━━━ STORED DATA

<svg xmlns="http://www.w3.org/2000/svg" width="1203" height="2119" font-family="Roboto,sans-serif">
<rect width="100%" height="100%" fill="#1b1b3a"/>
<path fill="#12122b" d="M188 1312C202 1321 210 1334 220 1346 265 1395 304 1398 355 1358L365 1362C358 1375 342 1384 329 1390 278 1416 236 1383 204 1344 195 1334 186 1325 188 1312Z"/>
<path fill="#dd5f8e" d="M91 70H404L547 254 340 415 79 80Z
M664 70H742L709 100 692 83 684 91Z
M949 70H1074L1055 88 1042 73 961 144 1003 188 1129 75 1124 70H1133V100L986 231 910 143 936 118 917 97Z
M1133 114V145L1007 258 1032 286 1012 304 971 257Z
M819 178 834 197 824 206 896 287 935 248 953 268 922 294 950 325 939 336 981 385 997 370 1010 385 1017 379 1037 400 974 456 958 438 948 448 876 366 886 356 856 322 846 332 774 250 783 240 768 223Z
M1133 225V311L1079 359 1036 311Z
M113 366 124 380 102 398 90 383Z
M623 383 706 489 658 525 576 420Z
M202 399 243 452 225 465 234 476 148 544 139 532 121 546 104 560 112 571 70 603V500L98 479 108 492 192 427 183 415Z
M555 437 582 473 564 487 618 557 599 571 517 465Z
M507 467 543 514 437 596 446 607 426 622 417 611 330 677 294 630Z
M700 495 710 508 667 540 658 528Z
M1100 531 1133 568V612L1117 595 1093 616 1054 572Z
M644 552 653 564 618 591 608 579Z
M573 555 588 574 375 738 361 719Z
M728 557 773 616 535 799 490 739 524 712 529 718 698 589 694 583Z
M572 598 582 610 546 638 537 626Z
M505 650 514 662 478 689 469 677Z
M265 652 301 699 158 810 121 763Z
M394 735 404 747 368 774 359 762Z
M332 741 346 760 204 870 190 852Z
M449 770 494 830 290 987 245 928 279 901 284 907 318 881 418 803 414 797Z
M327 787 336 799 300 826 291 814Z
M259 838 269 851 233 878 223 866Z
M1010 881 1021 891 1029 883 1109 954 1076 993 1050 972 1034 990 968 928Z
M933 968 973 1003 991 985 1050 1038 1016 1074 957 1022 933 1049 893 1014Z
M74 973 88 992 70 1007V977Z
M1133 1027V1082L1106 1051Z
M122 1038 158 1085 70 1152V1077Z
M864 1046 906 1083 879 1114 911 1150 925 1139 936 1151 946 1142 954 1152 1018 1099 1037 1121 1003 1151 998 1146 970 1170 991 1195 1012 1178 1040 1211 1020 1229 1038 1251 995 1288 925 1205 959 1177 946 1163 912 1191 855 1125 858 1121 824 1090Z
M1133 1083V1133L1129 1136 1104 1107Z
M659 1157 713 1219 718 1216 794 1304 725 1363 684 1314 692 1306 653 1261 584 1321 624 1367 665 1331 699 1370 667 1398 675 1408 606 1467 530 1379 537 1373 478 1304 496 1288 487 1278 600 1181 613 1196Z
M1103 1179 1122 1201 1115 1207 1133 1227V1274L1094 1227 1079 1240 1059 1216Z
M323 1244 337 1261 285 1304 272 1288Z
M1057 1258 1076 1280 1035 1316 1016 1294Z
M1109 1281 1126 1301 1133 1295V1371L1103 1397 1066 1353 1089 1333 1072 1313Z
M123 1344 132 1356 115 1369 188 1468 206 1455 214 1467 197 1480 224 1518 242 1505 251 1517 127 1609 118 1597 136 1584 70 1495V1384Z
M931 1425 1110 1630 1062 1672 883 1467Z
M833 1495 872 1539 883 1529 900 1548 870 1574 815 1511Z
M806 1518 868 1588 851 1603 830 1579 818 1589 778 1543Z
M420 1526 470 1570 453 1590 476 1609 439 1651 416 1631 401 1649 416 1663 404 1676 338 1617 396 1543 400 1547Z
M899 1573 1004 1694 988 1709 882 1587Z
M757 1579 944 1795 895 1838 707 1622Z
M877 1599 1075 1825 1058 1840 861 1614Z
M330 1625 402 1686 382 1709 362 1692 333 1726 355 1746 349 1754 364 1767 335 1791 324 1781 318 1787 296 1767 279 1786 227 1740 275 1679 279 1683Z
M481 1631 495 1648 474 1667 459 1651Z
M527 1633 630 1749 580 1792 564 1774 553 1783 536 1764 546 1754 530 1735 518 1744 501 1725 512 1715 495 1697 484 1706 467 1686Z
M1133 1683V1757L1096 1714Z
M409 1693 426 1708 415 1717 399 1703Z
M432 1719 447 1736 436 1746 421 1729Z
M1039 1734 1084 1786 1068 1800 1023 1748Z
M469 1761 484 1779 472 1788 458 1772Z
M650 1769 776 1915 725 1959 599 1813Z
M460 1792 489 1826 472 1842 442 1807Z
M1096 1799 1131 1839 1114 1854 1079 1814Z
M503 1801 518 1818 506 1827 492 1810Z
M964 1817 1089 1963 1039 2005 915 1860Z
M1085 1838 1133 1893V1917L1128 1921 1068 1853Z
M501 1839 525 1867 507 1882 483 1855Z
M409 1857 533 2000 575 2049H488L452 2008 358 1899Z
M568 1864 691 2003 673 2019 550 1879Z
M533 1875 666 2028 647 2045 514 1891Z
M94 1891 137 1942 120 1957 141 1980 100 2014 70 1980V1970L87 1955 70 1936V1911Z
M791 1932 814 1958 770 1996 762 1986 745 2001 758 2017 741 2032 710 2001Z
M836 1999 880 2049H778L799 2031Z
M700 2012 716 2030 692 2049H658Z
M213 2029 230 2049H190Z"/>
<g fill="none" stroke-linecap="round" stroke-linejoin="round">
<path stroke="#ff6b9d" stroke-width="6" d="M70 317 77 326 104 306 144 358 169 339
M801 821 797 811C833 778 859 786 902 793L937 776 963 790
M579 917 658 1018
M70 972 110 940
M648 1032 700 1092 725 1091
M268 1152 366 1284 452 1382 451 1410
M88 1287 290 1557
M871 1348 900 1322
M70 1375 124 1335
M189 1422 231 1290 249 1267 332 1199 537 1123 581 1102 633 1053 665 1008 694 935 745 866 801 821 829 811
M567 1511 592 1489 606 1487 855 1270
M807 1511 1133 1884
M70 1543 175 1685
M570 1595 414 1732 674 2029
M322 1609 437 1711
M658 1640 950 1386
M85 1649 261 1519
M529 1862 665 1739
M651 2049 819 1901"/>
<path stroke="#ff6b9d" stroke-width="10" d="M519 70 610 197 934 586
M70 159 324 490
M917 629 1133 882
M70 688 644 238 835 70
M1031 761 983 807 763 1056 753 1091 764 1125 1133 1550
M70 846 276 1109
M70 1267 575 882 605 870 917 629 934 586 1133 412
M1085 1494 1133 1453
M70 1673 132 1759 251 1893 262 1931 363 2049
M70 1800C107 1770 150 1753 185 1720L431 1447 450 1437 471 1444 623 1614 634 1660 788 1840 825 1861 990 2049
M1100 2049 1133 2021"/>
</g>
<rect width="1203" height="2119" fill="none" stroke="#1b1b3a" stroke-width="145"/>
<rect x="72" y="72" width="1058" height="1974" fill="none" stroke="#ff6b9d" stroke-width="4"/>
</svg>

━━━━━━

• **YOUR GOAL**
Reproduce the listing exactly. Every line stays as it is.

• **RESPONSE FOR THIS EXERCISE**
<svg xmlns="http://www.w3.org/2000/svg" width="1203" height="2119" font-family="Roboto,sans-serif">
<rect width="100%" height="100%" fill="#1b1b3a"/>
<path fill="#12122b" d="M188 1312C202 1321 210 1334 220 1346 265 1395 304 1398 355 1358L365 1362C358 1375 342 1384 329 1390 278 1416 236 1383 204 1344 195 1334 186 1325 188 1312Z"/>
<path fill="#dd5f8e" d="M91 70H404L547 254 340 415 79 80Z
M664 70H742L709 100 692 83 684 91Z
M949 70H1074L1055 88 1042 73 961 144 1003 188 1129 75 1124 70H1133V100L986 231 910 143 936 118 917 97Z
M1133 114V145L1007 258 1032 286 1012 304 971 257Z
M819 178 834 197 824 206 896 287 935 248 953 268 922 294 950 325 939 336 981 385 997 370 1010 385 1017 379 1037 400 974 456 958 438 948 448 876 366 886 356 856 322 846 332 774 250 783 240 768 223Z
M1133 225V311L1079 359 1036 311Z
M113 366 124 380 102 398 90 383Z
M623 383 706 489 658 525 576 420Z
M202 399 243 452 225 465 234 476 148 544 139 532 121 546 104 560 112 571 70 603V500L98 479 108 492 192 427 183 415Z
M555 437 582 473 564 487 618 557 599 571 517 465Z
M507 467 543 514 437 596 446 607 426 622 417 611 330 677 294 630Z
M700 495 710 508 667 540 658 528Z
M1100 531 1133 568V612L1117 595 1093 616 1054 572Z
M644 552 653 564 618 591 608 579Z
M573 555 588 574 375 738 361 719Z
M728 557 773 616 535 799 490 739 524 712 529 718 698 589 694 583Z
M572 598 582 610 546 638 537 626Z
M505 650 514 662 478 689 469 677Z
M265 652 301 699 158 810 121 763Z
M394 735 404 747 368 774 359 762Z
M332 741 346 760 204 870 190 852Z
M449 770 494 830 290 987 245 928 279 901 284 907 318 881 418 803 414 797Z
M327 787 336 799 300 826 291 814Z
M259 838 269 851 233 878 223 866Z
M1010 881 1021 891 1029 883 1109 954 1076 993 1050 972 1034 990 968 928Z
M933 968 973 1003 991 985 1050 1038 1016 1074 957 1022 933 1049 893 1014Z
M74 973 88 992 70 1007V977Z
M1133 1027V1082L1106 1051Z
M122 1038 158 1085 70 1152V1077Z
M864 1046 906 1083 879 1114 911 1150 925 1139 936 1151 946 1142 954 1152 1018 1099 1037 1121 1003 1151 998 1146 970 1170 991 1195 1012 1178 1040 1211 1020 1229 1038 1251 995 1288 925 1205 959 1177 946 1163 912 1191 855 1125 858 1121 824 1090Z
M1133 1083V1133L1129 1136 1104 1107Z
M659 1157 713 1219 718 1216 794 1304 725 1363 684 1314 692 1306 653 1261 584 1321 624 1367 665 1331 699 1370 667 1398 675 1408 606 1467 530 1379 537 1373 478 1304 496 1288 487 1278 600 1181 613 1196Z
M1103 1179 1122 1201 1115 1207 1133 1227V1274L1094 1227 1079 1240 1059 1216Z
M323 1244 337 1261 285 1304 272 1288Z
M1057 1258 1076 1280 1035 1316 1016 1294Z
M1109 1281 1126 1301 1133 1295V1371L1103 1397 1066 1353 1089 1333 1072 1313Z
M123 1344 132 1356 115 1369 188 1468 206 1455 214 1467 197 1480 224 1518 242 1505 251 1517 127 1609 118 1597 136 1584 70 1495V1384Z
M931 1425 1110 1630 1062 1672 883 1467Z
M833 1495 872 1539 883 1529 900 1548 870 1574 815 1511Z
M806 1518 868 1588 851 1603 830 1579 818 1589 778 1543Z
M420 1526 470 1570 453 1590 476 1609 439 1651 416 1631 401 1649 416 1663 404 1676 338 1617 396 1543 400 1547Z
M899 1573 1004 1694 988 1709 882 1587Z
M757 1579 944 1795 895 1838 707 1622Z
M877 1599 1075 1825 1058 1840 861 1614Z
M330 1625 402 1686 382 1709 362 1692 333 1726 355 1746 349 1754 364 1767 335 1791 324 1781 318 1787 296 1767 279 1786 227 1740 275 1679 279 1683Z
M481 1631 495 1648 474 1667 459 1651Z
M527 1633 630 1749 580 1792 564 1774 553 1783 536 1764 546 1754 530 1735 518 1744 501 1725 512 1715 495 1697 484 1706 467 1686Z
M1133 1683V1757L1096 1714Z
M409 1693 426 1708 415 1717 399 1703Z
M432 1719 447 1736 436 1746 421 1729Z
M1039 1734 1084 1786 1068 1800 1023 1748Z
M469 1761 484 1779 472 1788 458 1772Z
M650 1769 776 1915 725 1959 599 1813Z
M460 1792 489 1826 472 1842 442 1807Z
M1096 1799 1131 1839 1114 1854 1079 1814Z
M503 1801 518 1818 506 1827 492 1810Z
M964 1817 1089 1963 1039 2005 915 1860Z
M1085 1838 1133 1893V1917L1128 1921 1068 1853Z
M501 1839 525 1867 507 1882 483 1855Z
M409 1857 533 2000 575 2049H488L452 2008 358 1899Z
M568 1864 691 2003 673 2019 550 1879Z
M533 1875 666 2028 647 2045 514 1891Z
M94 1891 137 1942 120 1957 141 1980 100 2014 70 1980V1970L87 1955 70 1936V1911Z
M791 1932 814 1958 770 1996 762 1986 745 2001 758 2017 741 2032 710 2001Z
M836 1999 880 2049H778L799 2031Z
M700 2012 716 2030 692 2049H658Z
M213 2029 230 2049H190Z"/>
<g fill="none" stroke-linecap="round" stroke-linejoin="round">
<path stroke="#ff6b9d" stroke-width="6" d="M70 317 77 326 104 306 144 358 169 339
M801 821 797 811C833 778 859 786 902 793L937 776 963 790
M579 917 658 1018
M70 972 110 940
M648 1032 700 1092 725 1091
M268 1152 366 1284 452 1382 451 1410
M88 1287 290 1557
M871 1348 900 1322
M70 1375 124 1335
M189 1422 231 1290 249 1267 332 1199 537 1123 581 1102 633 1053 665 1008 694 935 745 866 801 821 829 811
M567 1511 592 1489 606 1487 855 1270
M807 1511 1133 1884
M70 1543 175 1685
M570 1595 414 1732 674 2029
M322 1609 437 1711
M658 1640 950 1386
M85 1649 261 1519
M529 1862 665 1739
M651 2049 819 1901"/>
<path stroke="#ff6b9d" stroke-width="10" d="M519 70 610 197 934 586
M70 159 324 490
M917 629 1133 882
M70 688 644 238 835 70
M1031 761 983 807 763 1056 753 1091 764 1125 1133 1550
M70 846 276 1109
M70 1267 575 882 605 870 917 629 934 586 1133 412
M1085 1494 1133 1453
M70 1673 132 1759 251 1893 262 1931 363 2049
M70 1800C107 1770 150 1753 185 1720L431 1447 450 1437 471 1444 623 1614 634 1660 788 1840 825 1861 990 2049
M1100 2049 1133 2021"/>
</g>
<rect width="1203" height="2119" fill="none" stroke="#1b1b3a" stroke-width="145"/>
<rect x="72" y="72" width="1058" height="1974" fill="none" stroke="#ff6b9d" stroke-width="4"/>
</svg>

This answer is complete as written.